Total liabilities amounted to N7.563tr, compared to the previous N6.199tr, representing 22.01% rise, with customer deposits of N5.803tr, as aginat the N4.652tr or 25%. Shareholders fund dropped slightly to N660.073bn from N664.657bn.

Commenting, Ecobank Group Chief Executive, Ade Ayeyemi, described the 2018 financial performance as “remarkable in many ways and reflected the meaningful and significant progress that we have made against the priorities that we set in our ‘Roadmap to Leadership’ strategy.

“We delivered a 51% growth in profit before tax to $436 million and generated a return on tangible equity of 21%. Our cost-of-risk of 2.4% was an improvement on 2017 and demonstrated the progress that we have made addressing credit quality issues and enhancing internal control processes.
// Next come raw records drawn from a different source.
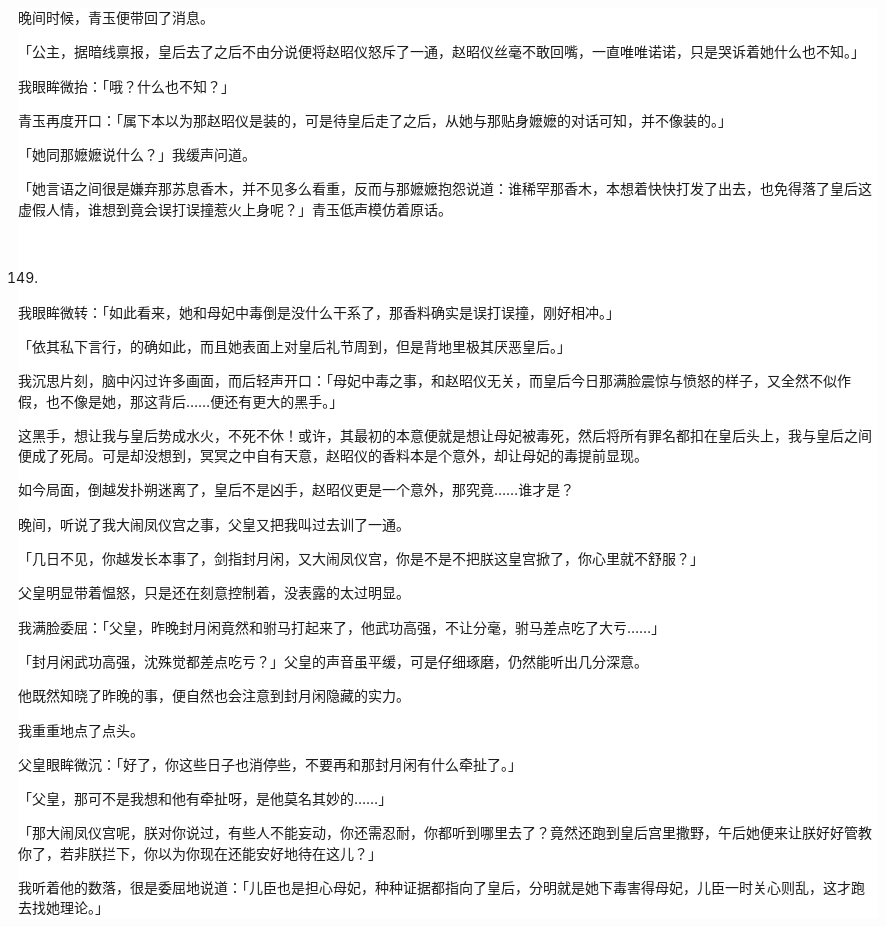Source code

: 
晚间时候，青玉便带回了消息。


「公主，据暗线禀报，皇后去了之后不由分说便将赵昭仪怒斥了一通，赵昭仪丝毫不敢回嘴，一直唯唯诺诺，只是哭诉着她什么也不知。」


我眼眸微抬：「哦？什么也不知？」


青玉再度开口：「属下本以为那赵昭仪是装的，可是待皇后走了之后，从她与那贴身嬷嬷的对话可知，并不像装的。」


「她同那嬷嬷说什么？」我缓声问道。


「她言语之间很是嫌弃那苏息香木，并不见多么看重，反而与那嬷嬷抱怨说道：谁稀罕那香木，本想着快快打发了出去，也免得落了皇后这虚假人情，谁想到竟会误打误撞惹火上身呢？」青玉低声模仿着原话。


 


149.


我眼眸微转：「如此看来，她和母妃中毒倒是没什么干系了，那香料确实是误打误撞，刚好相冲。」


「依其私下言行，的确如此，而且她表面上对皇后礼节周到，但是背地里极其厌恶皇后。」


我沉思片刻，脑中闪过许多画面，而后轻声开口：「母妃中毒之事，和赵昭仪无关，而皇后今日那满脸震惊与愤怒的样子，又全然不似作假，也不像是她，那这背后……便还有更大的黑手。」


这黑手，想让我与皇后势成水火，不死不休！或许，其最初的本意便就是想让母妃被毒死，然后将所有罪名都扣在皇后头上，我与皇后之间便成了死局。可是却没想到，冥冥之中自有天意，赵昭仪的香料本是个意外，却让母妃的毒提前显现。


如今局面，倒越发扑朔迷离了，皇后不是凶手，赵昭仪更是一个意外，那究竟……谁才是？


晚间，听说了我大闹凤仪宫之事，父皇又把我叫过去训了一通。


「几日不见，你越发长本事了，剑指封月闲，又大闹凤仪宫，你是不是不把朕这皇宫掀了，你心里就不舒服？」


父皇明显带着愠怒，只是还在刻意控制着，没表露的太过明显。


我满脸委屈：「父皇，昨晚封月闲竟然和驸马打起来了，他武功高强，不让分毫，驸马差点吃了大亏……」


「封月闲武功高强，沈殊觉都差点吃亏？」父皇的声音虽平缓，可是仔细琢磨，仍然能听出几分深意。


他既然知晓了昨晚的事，便自然也会注意到封月闲隐藏的实力。


我重重地点了点头。


父皇眼眸微沉：「好了，你这些日子也消停些，不要再和那封月闲有什么牵扯了。」


「父皇，那可不是我想和他有牵扯呀，是他莫名其妙的……」


「那大闹凤仪宫呢，朕对你说过，有些人不能妄动，你还需忍耐，你都听到哪里去了？竟然还跑到皇后宫里撒野，午后她便来让朕好好管教你了，若非朕拦下，你以为你现在还能安好地待在这儿？」


我听着他的数落，很是委屈地说道：「儿臣也是担心母妃，种种证据都指向了皇后，分明就是她下毒害得母妃，儿臣一时关心则乱，这才跑去找她理论。」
He noted the continued investment “in the technology platforms to accelerate our shift from ‘physical’ to ‘digital’ and we are supporting our customers with transactions across Africa.”

He expressed excitement “about the prospects for the firm and for Africa. Yes, risks remain, and economic cycles come and go, but we will remain steadfast in serving our customers well. I am proud of the work that Ecobankers have done in the last three years to stabilise the firm and position it for long-term success. I am very grateful to them,” Ayeyemi added.